Принцип формы в эстетике - страница 2

Шрифт
Интервал


Но Андрей Белый дополняет этот опыт веков. Символ – не просто носитель готовых образов, пусть даже самых впечатляющих и убедительных. Это еще и регламент этих встреч, не менее убедительный, чем любое расписание, определяющее порядок всей нашей жизни. Когда Пастернак сравнивает расписание поездов со Священным Писанием, или когда Ахматова велит брать «Немного у жизни лукавой, И все – у ночной тишины», тем самым установив меру творческих вдохновений, они выступают как продолжатели и толкователи Андрея Белого.

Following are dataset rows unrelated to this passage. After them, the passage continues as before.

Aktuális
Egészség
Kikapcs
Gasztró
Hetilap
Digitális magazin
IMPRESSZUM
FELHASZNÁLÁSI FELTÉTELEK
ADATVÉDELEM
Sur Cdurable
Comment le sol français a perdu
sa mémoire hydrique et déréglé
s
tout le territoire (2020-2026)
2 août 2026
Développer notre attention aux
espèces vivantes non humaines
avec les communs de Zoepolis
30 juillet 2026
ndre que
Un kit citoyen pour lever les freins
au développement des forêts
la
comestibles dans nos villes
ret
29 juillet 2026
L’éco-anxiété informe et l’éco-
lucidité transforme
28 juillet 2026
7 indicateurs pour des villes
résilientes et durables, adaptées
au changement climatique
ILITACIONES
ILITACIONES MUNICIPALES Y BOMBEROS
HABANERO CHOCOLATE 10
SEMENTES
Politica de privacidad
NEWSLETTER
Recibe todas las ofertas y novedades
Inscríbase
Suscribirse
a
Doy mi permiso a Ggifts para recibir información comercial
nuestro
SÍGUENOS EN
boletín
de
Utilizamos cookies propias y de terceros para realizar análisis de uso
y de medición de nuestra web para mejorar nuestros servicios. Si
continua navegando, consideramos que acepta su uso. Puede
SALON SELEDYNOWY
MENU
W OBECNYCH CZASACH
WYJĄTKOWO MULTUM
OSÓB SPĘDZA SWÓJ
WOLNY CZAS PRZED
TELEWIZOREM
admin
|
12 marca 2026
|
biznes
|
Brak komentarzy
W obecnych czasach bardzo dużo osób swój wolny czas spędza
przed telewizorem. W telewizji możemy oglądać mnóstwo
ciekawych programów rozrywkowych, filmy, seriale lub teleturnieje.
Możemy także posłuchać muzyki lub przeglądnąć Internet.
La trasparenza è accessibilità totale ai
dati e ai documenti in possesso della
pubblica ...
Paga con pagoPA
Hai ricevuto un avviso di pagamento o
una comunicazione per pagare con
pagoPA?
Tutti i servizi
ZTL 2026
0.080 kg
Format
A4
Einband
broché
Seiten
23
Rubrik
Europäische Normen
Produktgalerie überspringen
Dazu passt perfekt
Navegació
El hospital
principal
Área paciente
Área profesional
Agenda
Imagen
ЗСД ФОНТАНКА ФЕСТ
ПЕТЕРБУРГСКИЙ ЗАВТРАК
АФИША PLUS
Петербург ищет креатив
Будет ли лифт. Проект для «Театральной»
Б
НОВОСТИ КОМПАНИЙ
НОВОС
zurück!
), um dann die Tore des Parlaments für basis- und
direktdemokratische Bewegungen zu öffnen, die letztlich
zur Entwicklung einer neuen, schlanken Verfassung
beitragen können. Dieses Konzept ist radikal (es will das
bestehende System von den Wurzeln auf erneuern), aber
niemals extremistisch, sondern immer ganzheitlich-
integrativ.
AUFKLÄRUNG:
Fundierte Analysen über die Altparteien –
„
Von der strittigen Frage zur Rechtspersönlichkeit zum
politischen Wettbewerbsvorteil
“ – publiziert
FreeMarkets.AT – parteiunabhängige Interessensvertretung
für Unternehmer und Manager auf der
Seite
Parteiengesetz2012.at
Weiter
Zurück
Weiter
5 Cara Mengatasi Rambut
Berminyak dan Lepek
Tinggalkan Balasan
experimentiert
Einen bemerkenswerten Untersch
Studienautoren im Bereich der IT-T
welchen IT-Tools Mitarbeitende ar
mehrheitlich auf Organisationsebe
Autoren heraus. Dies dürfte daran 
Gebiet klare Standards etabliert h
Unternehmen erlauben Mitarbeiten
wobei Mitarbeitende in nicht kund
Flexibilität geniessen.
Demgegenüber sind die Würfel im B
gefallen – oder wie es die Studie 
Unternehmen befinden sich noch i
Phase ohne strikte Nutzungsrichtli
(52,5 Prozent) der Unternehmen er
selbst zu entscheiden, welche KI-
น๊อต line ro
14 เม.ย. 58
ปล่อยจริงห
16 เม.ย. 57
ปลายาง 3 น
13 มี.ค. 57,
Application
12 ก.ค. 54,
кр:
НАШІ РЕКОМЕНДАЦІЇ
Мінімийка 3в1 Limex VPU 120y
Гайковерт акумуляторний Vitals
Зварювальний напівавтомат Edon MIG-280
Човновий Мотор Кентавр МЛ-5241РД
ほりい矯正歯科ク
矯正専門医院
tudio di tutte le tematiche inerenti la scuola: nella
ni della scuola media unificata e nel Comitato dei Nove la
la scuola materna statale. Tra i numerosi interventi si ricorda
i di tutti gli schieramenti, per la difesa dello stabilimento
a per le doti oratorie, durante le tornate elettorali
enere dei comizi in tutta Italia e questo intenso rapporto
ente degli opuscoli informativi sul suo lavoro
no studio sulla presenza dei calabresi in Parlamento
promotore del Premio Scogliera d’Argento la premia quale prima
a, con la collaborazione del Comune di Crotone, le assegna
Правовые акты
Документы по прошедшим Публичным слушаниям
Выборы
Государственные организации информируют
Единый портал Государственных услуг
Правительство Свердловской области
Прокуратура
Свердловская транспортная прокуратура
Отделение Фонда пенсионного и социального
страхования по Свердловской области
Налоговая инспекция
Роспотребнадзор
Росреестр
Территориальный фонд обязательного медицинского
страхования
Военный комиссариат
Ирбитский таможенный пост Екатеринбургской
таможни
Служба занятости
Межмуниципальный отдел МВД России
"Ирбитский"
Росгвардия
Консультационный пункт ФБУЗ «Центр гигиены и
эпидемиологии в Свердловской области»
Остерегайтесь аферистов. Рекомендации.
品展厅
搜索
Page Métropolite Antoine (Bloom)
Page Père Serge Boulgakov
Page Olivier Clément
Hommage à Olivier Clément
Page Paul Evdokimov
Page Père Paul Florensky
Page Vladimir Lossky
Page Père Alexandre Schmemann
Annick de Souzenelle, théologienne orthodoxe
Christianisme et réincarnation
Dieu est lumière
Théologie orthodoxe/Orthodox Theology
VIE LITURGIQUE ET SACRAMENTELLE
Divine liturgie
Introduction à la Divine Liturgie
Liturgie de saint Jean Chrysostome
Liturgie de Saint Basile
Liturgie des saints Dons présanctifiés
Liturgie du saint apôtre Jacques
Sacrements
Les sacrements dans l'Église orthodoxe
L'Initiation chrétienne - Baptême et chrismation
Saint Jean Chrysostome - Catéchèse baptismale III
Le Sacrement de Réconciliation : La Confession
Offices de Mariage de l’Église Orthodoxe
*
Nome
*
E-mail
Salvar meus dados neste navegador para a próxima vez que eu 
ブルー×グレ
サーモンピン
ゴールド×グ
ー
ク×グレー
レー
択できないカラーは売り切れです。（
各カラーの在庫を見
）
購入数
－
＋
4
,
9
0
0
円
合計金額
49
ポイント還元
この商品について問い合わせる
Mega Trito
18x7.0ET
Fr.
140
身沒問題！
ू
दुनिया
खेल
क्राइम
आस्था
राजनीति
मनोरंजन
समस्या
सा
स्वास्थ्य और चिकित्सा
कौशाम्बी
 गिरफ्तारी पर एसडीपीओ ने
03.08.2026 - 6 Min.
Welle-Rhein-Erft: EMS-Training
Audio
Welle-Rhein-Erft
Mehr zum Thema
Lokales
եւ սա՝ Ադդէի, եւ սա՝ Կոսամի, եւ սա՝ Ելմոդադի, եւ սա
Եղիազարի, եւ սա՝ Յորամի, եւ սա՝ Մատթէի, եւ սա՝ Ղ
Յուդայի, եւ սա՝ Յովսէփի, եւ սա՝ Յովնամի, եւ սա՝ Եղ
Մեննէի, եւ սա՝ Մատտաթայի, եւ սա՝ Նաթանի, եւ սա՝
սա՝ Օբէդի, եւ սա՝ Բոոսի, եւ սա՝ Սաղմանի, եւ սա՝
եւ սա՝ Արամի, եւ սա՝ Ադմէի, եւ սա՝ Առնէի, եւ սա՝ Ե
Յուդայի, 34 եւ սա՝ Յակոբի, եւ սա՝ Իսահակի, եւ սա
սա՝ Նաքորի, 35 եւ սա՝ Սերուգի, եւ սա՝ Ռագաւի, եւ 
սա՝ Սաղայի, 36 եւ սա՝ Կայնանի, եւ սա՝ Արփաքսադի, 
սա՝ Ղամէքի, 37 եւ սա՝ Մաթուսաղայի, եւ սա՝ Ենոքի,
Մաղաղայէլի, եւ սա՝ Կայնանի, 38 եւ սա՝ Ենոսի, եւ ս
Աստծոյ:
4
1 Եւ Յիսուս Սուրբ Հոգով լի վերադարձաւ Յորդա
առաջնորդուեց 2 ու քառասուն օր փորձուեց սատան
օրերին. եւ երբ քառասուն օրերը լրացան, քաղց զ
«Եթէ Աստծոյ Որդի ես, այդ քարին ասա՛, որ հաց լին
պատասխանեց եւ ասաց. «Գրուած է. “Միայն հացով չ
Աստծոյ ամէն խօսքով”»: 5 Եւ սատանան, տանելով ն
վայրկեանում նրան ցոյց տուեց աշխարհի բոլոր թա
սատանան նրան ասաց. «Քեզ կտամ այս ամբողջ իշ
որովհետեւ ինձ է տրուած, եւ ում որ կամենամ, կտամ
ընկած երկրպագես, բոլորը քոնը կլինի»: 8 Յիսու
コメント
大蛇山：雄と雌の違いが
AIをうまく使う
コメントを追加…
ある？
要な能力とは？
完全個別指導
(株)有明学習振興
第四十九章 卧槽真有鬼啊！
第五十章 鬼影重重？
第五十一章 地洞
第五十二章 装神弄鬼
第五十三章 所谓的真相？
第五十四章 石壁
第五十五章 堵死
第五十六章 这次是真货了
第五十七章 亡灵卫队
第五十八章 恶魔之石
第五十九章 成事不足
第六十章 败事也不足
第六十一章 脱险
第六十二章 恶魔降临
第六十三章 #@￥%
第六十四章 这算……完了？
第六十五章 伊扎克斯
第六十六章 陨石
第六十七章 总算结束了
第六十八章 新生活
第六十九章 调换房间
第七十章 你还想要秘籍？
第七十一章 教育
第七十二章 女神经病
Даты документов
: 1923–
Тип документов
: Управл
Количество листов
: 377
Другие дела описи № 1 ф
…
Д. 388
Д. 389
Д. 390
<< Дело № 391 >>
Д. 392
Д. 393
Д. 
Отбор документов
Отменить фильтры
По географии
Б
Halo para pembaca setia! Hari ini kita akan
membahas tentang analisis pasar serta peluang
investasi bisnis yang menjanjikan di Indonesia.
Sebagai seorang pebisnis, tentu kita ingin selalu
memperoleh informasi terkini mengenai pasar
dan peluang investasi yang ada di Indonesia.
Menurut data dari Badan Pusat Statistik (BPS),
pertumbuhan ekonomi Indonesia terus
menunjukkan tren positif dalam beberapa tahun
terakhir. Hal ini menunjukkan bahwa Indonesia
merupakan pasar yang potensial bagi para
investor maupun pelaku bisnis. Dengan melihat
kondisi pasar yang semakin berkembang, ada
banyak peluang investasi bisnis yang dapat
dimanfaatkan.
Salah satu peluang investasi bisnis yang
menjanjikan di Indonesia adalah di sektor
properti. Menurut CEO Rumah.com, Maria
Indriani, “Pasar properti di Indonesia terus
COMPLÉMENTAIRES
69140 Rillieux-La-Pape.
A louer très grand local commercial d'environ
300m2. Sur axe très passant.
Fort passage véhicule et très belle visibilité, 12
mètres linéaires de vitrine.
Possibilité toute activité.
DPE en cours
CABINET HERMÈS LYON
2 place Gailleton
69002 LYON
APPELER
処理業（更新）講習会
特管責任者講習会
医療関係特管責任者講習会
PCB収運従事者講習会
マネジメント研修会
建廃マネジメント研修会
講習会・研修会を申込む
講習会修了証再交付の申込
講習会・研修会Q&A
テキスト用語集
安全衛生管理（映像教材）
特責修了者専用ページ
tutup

Борис Николаевич Бугаев, взявший себе псевдоним в честь мужества (Андрей) и синтеза наук (белый как синтез всех цветов спектра и одновременно символ чистого ожидания), родился в семье крупного математика, профессора Московского университета. «Профессорский сын», как вспоминала Цветаева, тоже дочь профессора, Андрей Белый переживал это как клеймо: слишком ко многому обязывает происхождение всех родственников из ученой семьи. Но парадокс: Андрей Белый отталкивался от Николая Дмитриевича Бугаева как личности, но при этом часто цитировал его математические труды, видя в исследованиях типов и форм бесконечностей одну из лучших моделей символистской теории искусства.

Андрей Белый тяготился родственными отношениями, всегда предпочитая дружбу родству. Влюблялся он самозабвенно и кошмарно, то в Нину Петровскую, возлюбленную Брюсова, то в Любовь Менделееву, законную супругу Блока. Женитьба на художнице Асе Тургеневой не принесла ему покоя: как часто бывало тогда, они мыслили свои отношения как «девственный брак», дружеский союз возвышенного служения смыслам, не оскверненный низкими движениями плоти. Такой дружеский брак был обычен среди философов-идеалистов: таковы были отношения Николая Бердяева и Лидии Трушевой-Рапп, французского богослова Жака Маритена и Раисы Уманцовой. Это было и новое понимание брака, которое выразила Раиса Маритен в одном из стихотворений: «Одинокая птица Листопад золотой Призывает напиться Своей чистой слезой. Воробей с этой веткой, Скорой встречи умы, Обвенчались в беседке Ностальгической тьмы» (перевод с фр. мой. – А. М). Но что хорошо для философов, умеющих предаваться длительным дисциплинированным размышлениям, не подходит для поэтов и художников, которым надлежит всегда самим устанавливать себе законы и нести за это ответственность. Борис и Ася стали адептами швейцарского мистика Рудольфа Штейнера, учившего о духовной эволюции человека и человечества, в ходе которой все эти законы установятся наилучшим образом. Штейнери-анство дало им покой, но не дало счастья.